A swirling celebration of geographical indications

08.12.2023 | Indications of source, IPI

Together with oriGIn, the Organization for an International Geographical Indications Network, the IPI invited delegates of the Committee on Development and Intellectual Property (CDIP) of the World Intellectual Property Organization to celebrate the second anniversary of Switzerland’s accession to the Geneva Act of the Lisbon Agreement on Appellations of Origin and Geographical Indications.

“The continued development of the Lisbon System is of great importance for trade mark holders throughout the world, as it provides information on the names that are protected as GIs.” Catherine Chammartin, Director General of the IPI, underlined the importance of the Lisbon System for the international protection of geographical indications in a transparent and inclusive manner. Meanwhile the Director General of WIPO, Daren Tang, pointed out that “GIs are more than just legal rights, or even branding tools – they are a powerful means of facilitating trade, sustaining local jobs, and preserving skills and crafts passed from generation to generation.”

The event was an opportunity to demonstrate the interest of countries from all over the world in the development of the Lisbon System and in geographical indications in general. The Ambassador of Cambodia H.E. Prasith Suon, the Ambassador of Tunisia H. E. Bachtobji Sabri and the representative of India Dr. Rajesh Sharma also testified to the importance of geographical indications: these are initiatives that promote the autonomy of producer communities and local socio-economic development, particularly in remote or disadvantaged regions, and are powerful catalysts for innovation in all areas: collective organisation, sustainability, promotion, packaging, traceability, etc. With this in mind, international cooperation is needed now more than ever.

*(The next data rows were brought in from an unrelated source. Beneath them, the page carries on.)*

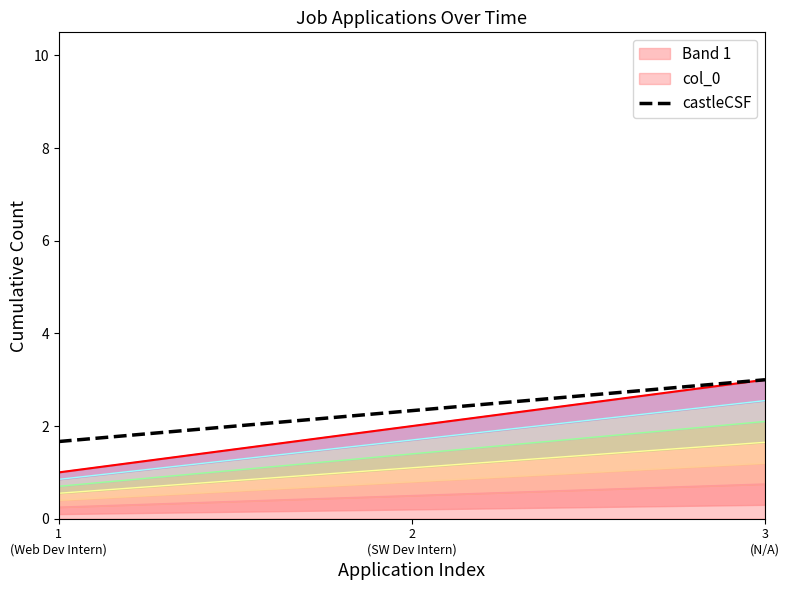

What is the minimum value for castleCSF?

1.7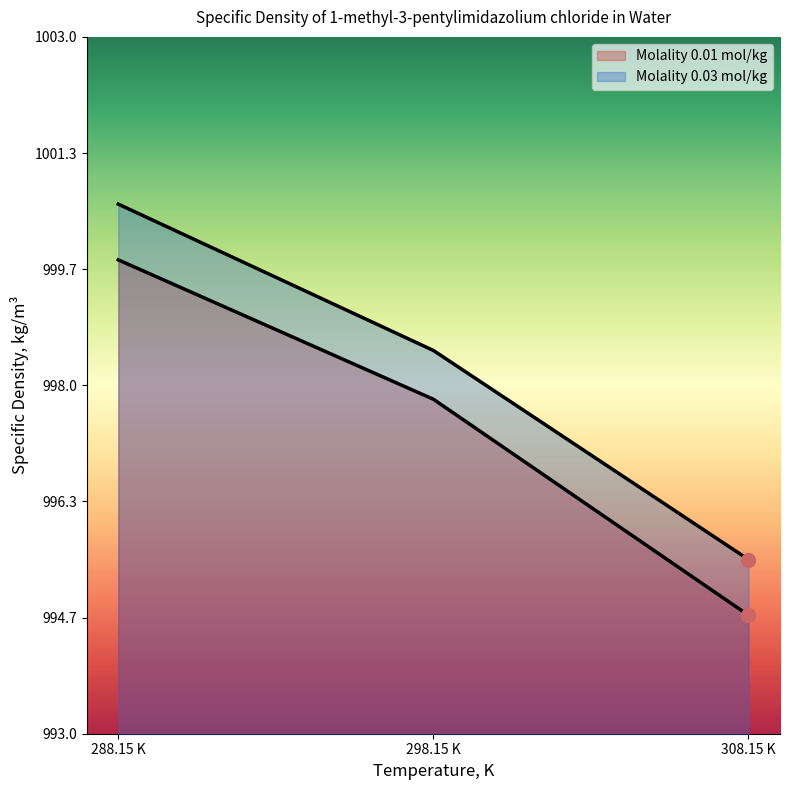

What is the greatest value displayed?

1000.6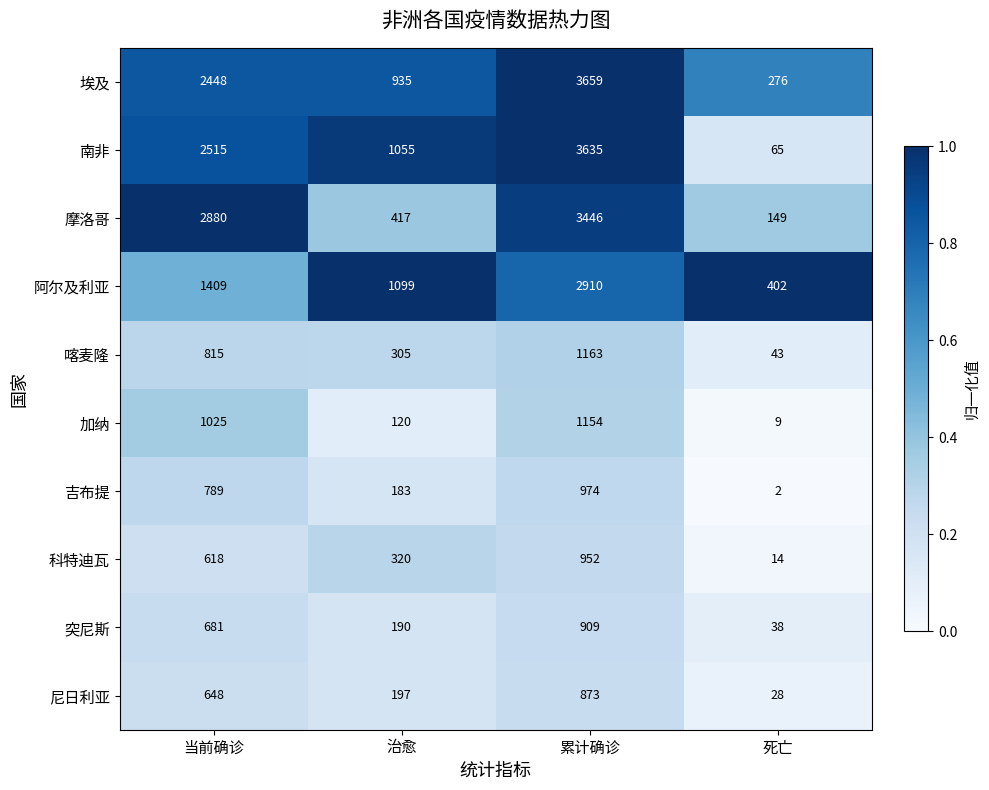

Where is 加纳 nearest to the value 581?

当前确诊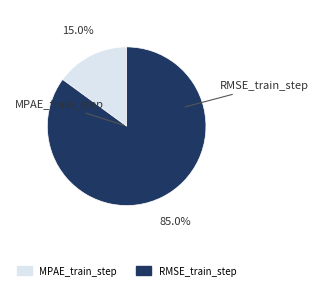

Is there any slice that represents more than half of the pie?

Yes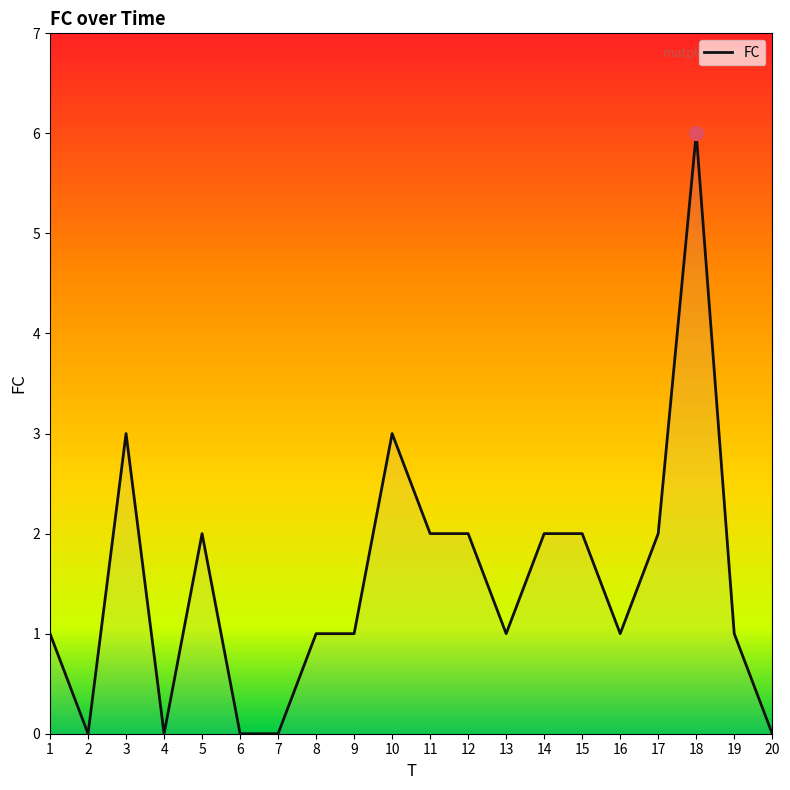

What is the change in value from 4 to 9?

+1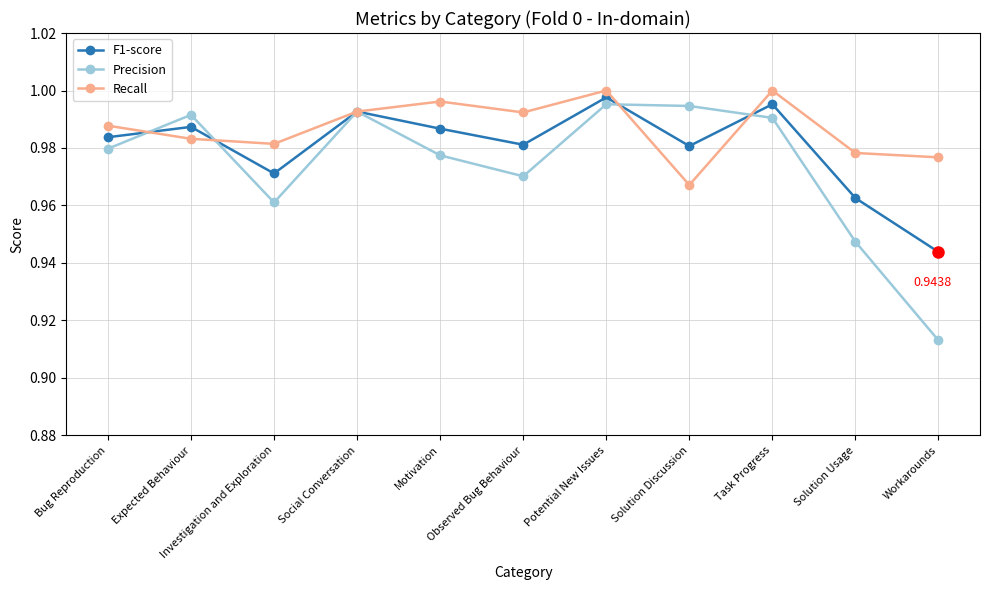

At which category is the sum across all series the highest?

Potential New Issues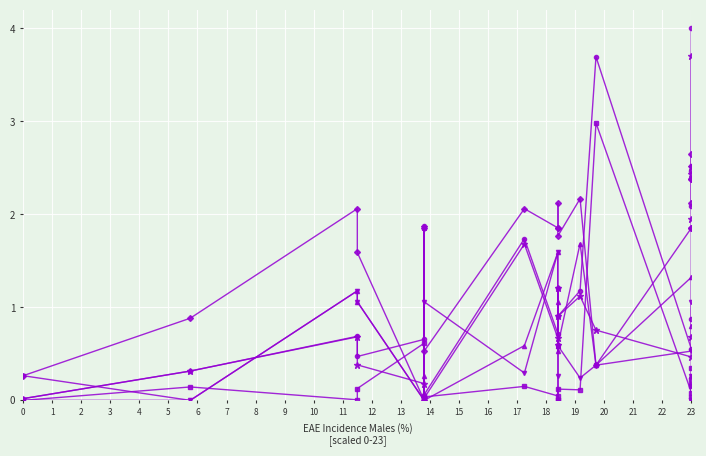

Between 10 and 15, which series saw the biggest shift?

Monophasic EAE Incidence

The event also saw the presentation of the first international registration certificate under the Lisbon System for a Swiss denomination, the Tête de Moine PDO cheese. Representatives of the Tête de Moine Interprofessional Organization had travelled from the Jura mountains to share their expertise in making the famous ‘rosettes’ (cheese flowers).

Those attending the cocktail party were then treated to a taste of origin: Kampot pepper from Cambodia, Teboursouk olive oil from Tunisia and Darjeeling tea from India proved to be perfect accompaniments to the Swiss PDO cheeses!